◆ WAS ZU TUN IST
1/ Beantworte zum Forumstext über Wasserpflanzen diese Fragen:
(a) Welche Pflanzen wachsen bei Bebel am besten?
(b) Warum mussten mardie und ihr Mann alles neu machen?
(c) Womit bedeckten sie danach die Stufen?
2/ Führe den Forumstext über Wasserpflanzen nach seinem letzten Satz weiter.

Am besten wachsen bei mir die Pflanzen der Randzone, flaches Wasser, zwischen Steinen, nährstoffreicheres "Substrat" (was sich zwischen Steinen so sammelt).

LG Bebel


----------



## mardie (27. März 2012)

*AW: Wasserpflanzen wachsen nicht*

Guen Morgen Bebel,
ja am Anfang haben wir auch nicht darauf geachtet, das wir die Stufen gerade und sinnvoll anlegen und die Pflanzen sind nicht da geblieben, wo sie hin sollten. Nachdem die Folie dann kaputtgegangen ist und wir alles neu machen mußten, haben wir auch gleich das Stufenproblem gelöst und verschiedene Zonen bzw, Tiefen angelegt. Wir haben die Stufen mit Kies bedeckt und die Pflanzen dann dort eingebuddelt. Im Laufe des Jahres setzt sich natürlich, wie auf dem Boden einiges ab, mein Mann meint nun, das sieht dreckig aus und nimmt alles raus zwischendruch, wäscht es ab und wieder rein. Hoffe wenn er hier mal liest das das nicht gut ist für die Pflanzen. Auf mich hört er nicht.

◆ DATENAUFLISTUNG
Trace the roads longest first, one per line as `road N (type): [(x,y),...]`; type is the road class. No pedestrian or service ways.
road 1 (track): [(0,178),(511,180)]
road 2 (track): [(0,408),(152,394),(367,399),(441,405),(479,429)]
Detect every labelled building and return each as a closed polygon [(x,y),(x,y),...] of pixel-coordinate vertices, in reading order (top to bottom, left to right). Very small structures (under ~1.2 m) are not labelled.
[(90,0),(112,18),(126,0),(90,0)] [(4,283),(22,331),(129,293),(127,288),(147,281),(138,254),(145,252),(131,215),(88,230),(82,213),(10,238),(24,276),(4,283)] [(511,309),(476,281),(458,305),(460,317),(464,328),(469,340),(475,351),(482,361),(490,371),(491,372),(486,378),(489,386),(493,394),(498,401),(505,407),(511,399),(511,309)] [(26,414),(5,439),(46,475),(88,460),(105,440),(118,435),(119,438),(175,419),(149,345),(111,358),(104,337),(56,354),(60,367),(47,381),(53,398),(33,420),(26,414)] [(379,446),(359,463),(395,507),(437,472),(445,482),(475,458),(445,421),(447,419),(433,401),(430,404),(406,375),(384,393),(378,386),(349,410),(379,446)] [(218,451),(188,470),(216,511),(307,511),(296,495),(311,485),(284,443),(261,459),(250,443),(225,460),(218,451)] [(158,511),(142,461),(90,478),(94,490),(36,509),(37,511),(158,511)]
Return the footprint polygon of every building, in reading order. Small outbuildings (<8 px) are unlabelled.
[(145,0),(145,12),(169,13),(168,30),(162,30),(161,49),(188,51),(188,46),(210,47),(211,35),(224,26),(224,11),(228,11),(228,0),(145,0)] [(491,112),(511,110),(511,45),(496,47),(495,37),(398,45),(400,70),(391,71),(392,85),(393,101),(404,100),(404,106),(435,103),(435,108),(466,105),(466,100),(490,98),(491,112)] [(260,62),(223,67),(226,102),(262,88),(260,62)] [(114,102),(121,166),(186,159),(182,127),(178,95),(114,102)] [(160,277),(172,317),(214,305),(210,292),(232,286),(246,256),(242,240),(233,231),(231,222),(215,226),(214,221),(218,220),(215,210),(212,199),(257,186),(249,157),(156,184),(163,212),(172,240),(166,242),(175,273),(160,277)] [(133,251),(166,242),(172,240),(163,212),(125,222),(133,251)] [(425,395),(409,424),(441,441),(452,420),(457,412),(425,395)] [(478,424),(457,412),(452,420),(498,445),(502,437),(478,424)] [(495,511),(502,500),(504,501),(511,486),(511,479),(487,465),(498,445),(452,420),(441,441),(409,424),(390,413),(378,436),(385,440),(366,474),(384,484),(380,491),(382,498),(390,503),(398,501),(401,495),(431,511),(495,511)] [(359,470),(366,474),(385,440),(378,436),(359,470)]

◆ ERGEBNISSE DER AUFGABEN
1/
(a) Die Pflanzen der Randzone: flaches Wasser, zwischen Steinen, nährstoffreicheres „Substrat“.
(b) Die Folie war kaputtgegangen.
(c) Mit Kies.

2/
LG
Marski


----------



## Kolja (27. März 2012)

*AW: Wasserpflanzen wachsen nicht*

Hallo Mardie,



mardie schrieb:


> 10 haben wir allerdings weggeworfen, weil nichts mehr drin war als Wurzeln ohne erkennbaren Austrieb.



Es ist doch erst März. Lasst den Pflanzen doch ein bisschen Zeit. Vielleicht wäre ja doch noch etwas gekommen. Manche sprießen früher, manche später.


----------



## Nymphaion (27. März 2012)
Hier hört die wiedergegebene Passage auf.